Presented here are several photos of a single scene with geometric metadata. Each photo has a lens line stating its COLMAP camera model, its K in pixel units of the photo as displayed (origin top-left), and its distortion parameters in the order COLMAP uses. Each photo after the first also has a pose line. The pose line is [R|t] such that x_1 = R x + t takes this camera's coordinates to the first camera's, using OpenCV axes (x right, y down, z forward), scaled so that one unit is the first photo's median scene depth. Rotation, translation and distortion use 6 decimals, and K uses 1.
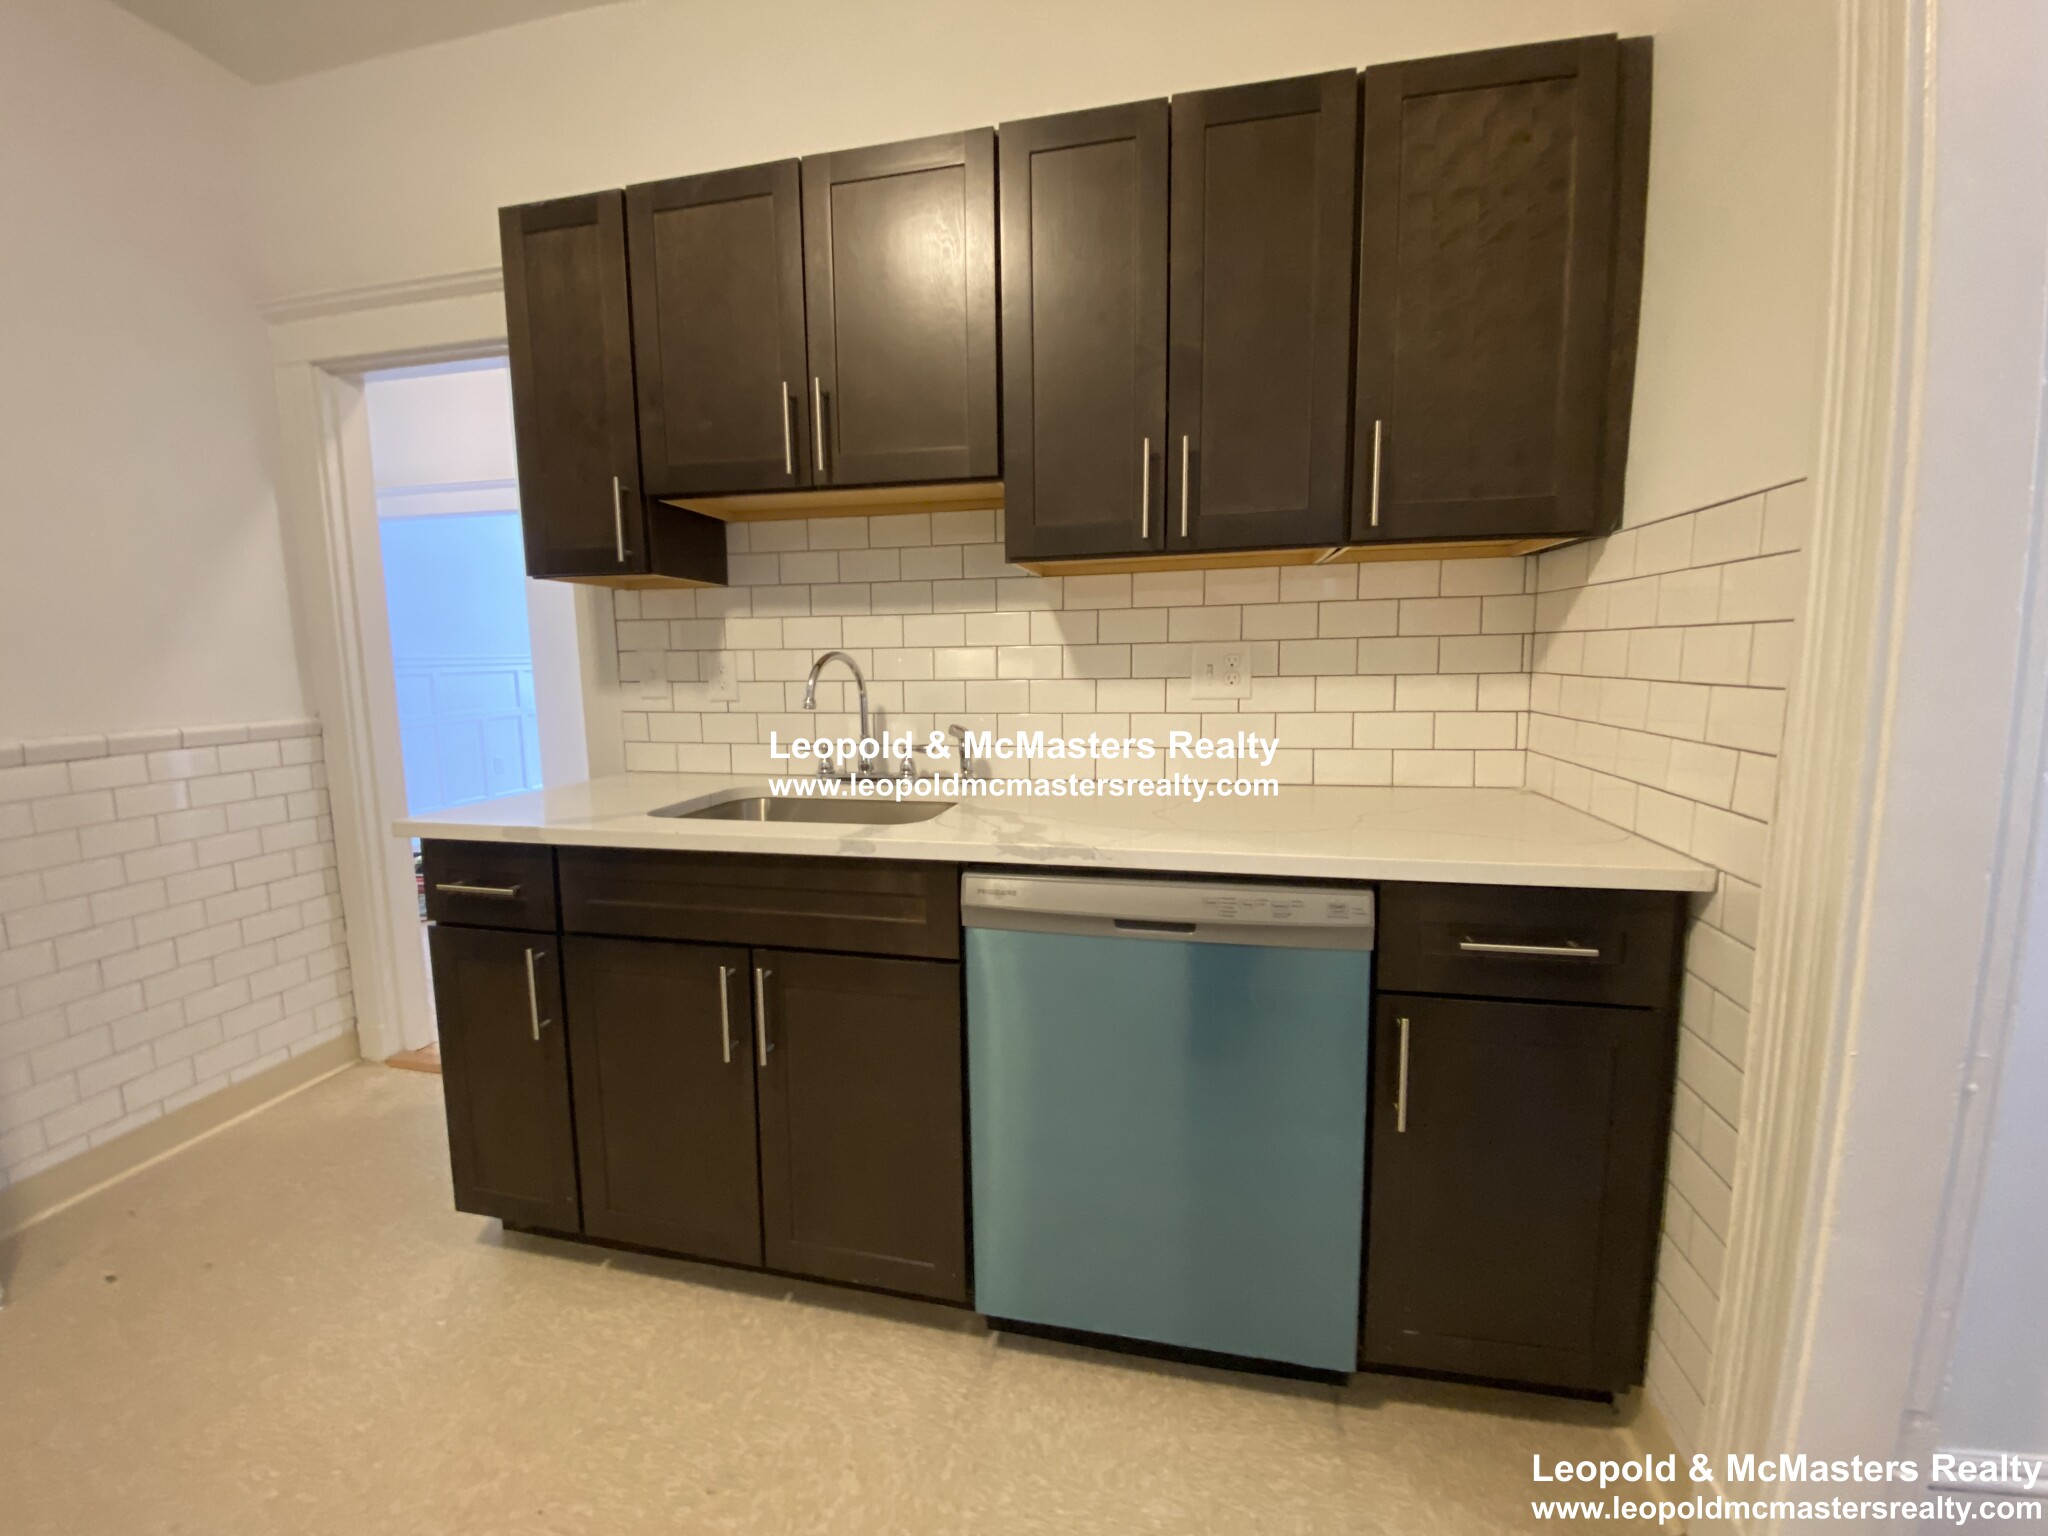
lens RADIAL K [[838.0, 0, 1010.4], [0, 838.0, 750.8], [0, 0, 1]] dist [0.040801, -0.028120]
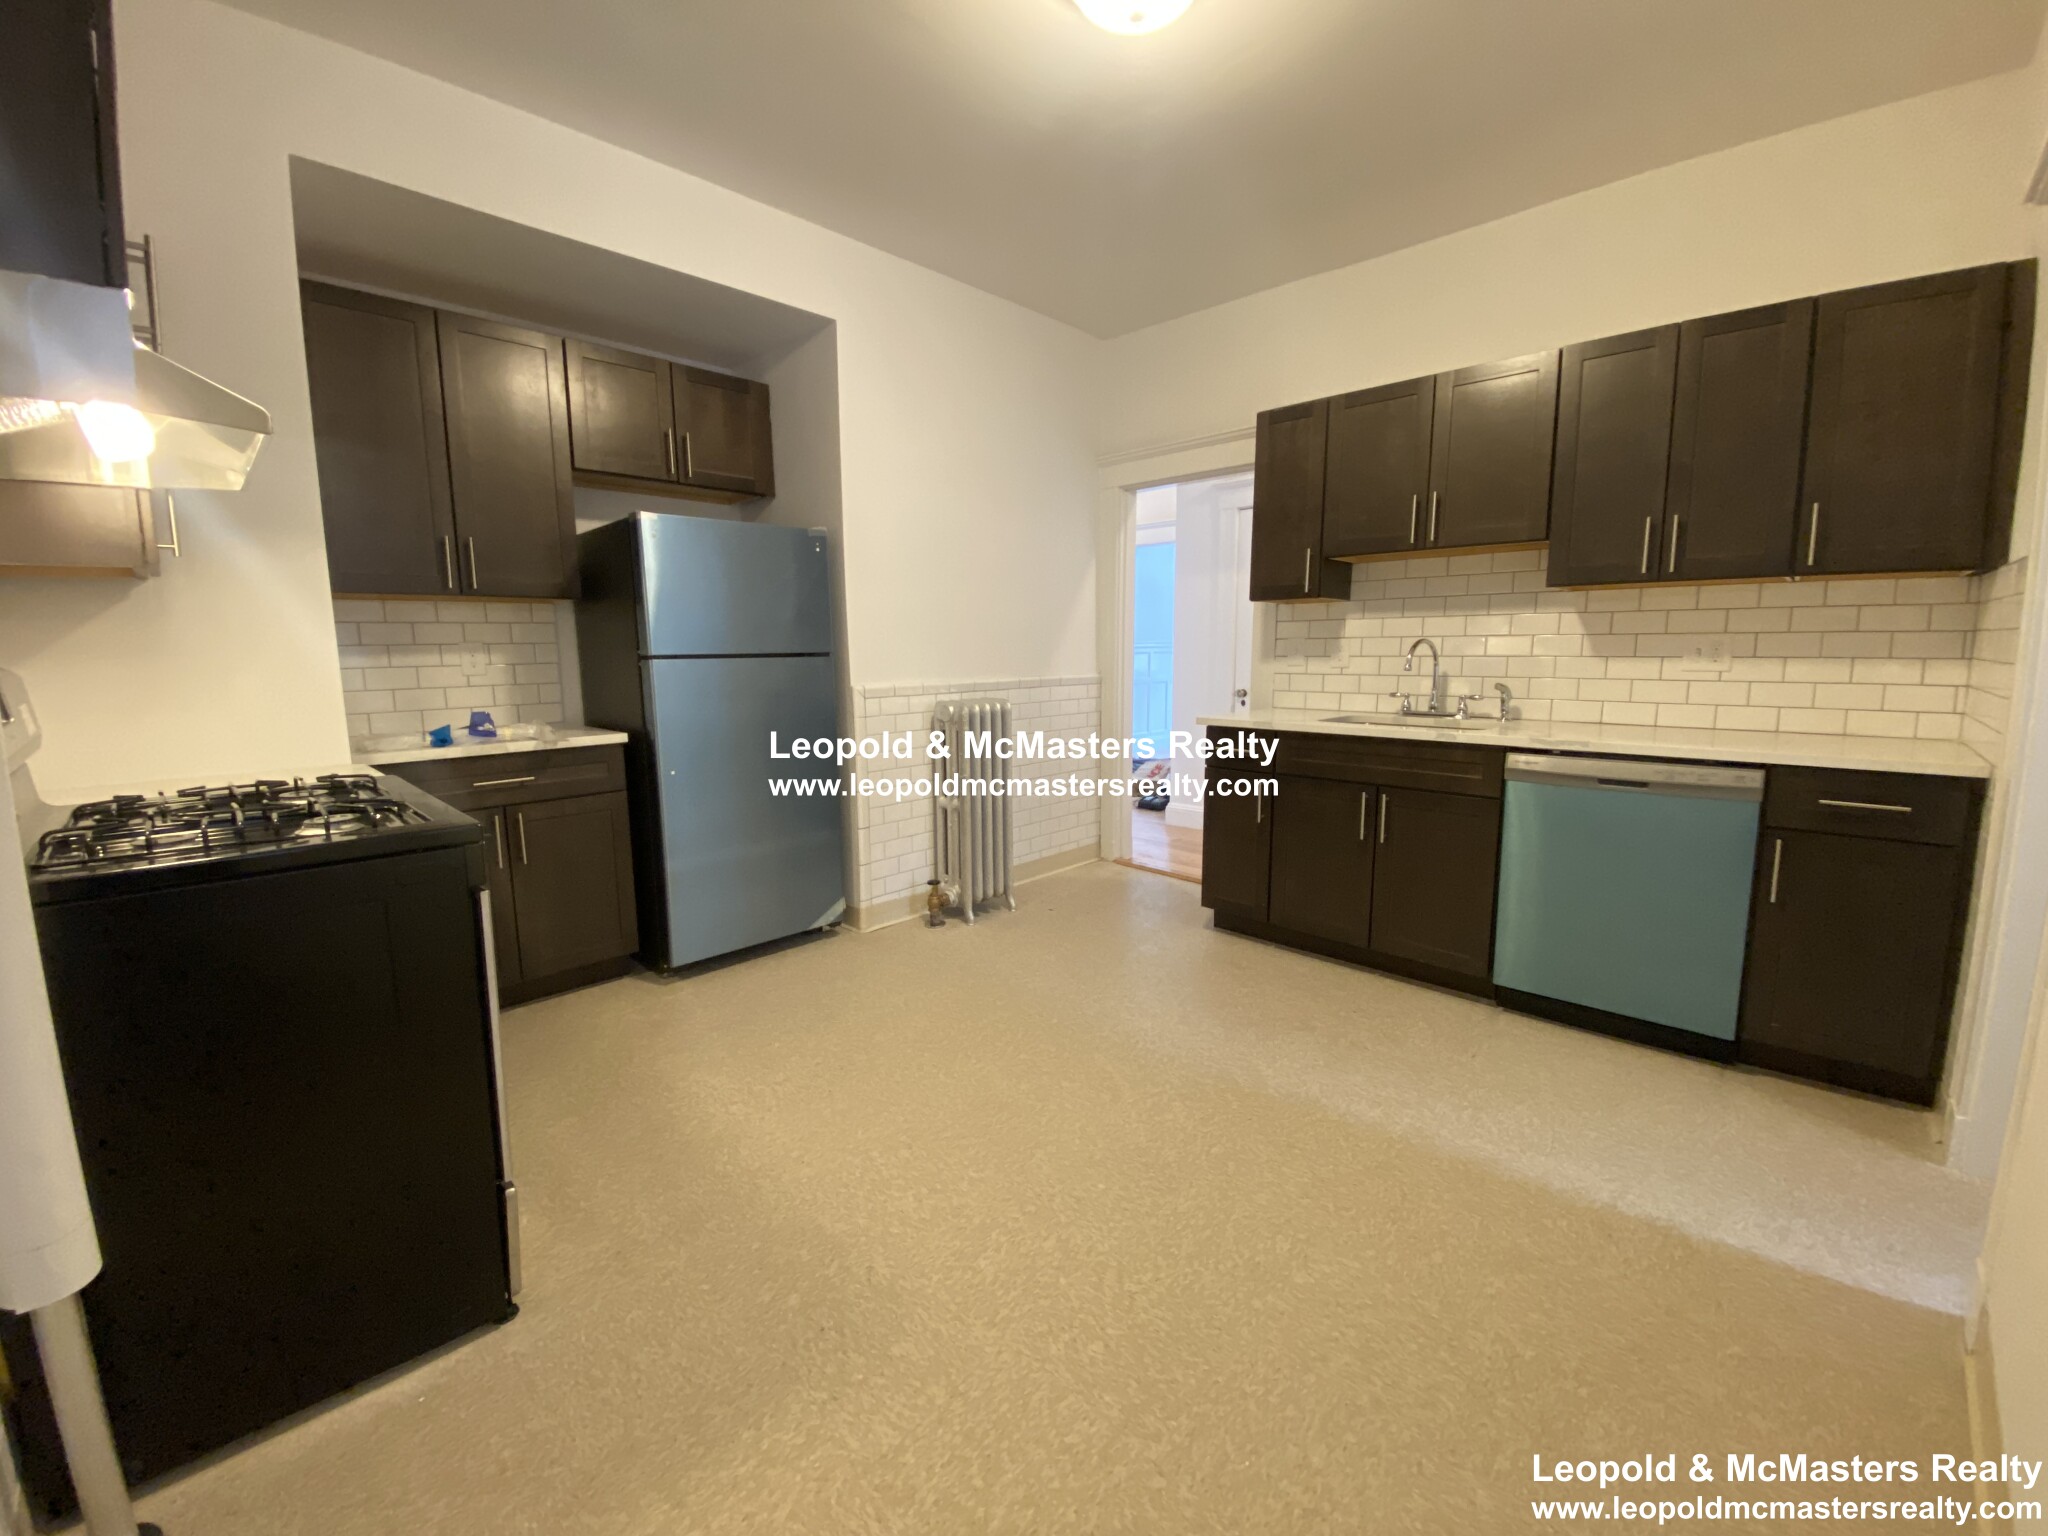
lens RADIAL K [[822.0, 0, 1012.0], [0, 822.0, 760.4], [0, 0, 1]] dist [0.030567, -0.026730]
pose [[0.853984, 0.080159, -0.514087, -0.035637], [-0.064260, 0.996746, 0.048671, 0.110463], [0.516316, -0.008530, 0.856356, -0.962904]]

### Work instruction
Copy out all of the data word for word. Do not carry over any picture.

### Answer section
Presented here are several photos of a single scene with geometric metadata. Each photo has a lens line stating its COLMAP camera model, its K in pixel units of the photo as displayed (origin top-left), and its distortion parameters in the order COLMAP uses. Each photo after the first also has a pose line. The pose line is [R|t] such that x_1 = R x + t takes this camera's coordinates to the first camera's, using OpenCV axes (x right, y down, z forward), scaled so that one unit is the first photo's median scene depth. Rotation, translation and distortion use 6 decimals, and K uses 1.
lens RADIAL K [[838.0, 0, 1010.4], [0, 838.0, 750.8], [0, 0, 1]] dist [0.040801, -0.028120]
lens RADIAL K [[822.0, 0, 1012.0], [0, 822.0, 760.4], [0, 0, 1]] dist [0.030567, -0.026730]
pose [[0.853984, 0.080159, -0.514087, -0.035637], [-0.064260, 0.996746, 0.048671, 0.110463], [0.516316, -0.008530, 0.856356, -0.962904]]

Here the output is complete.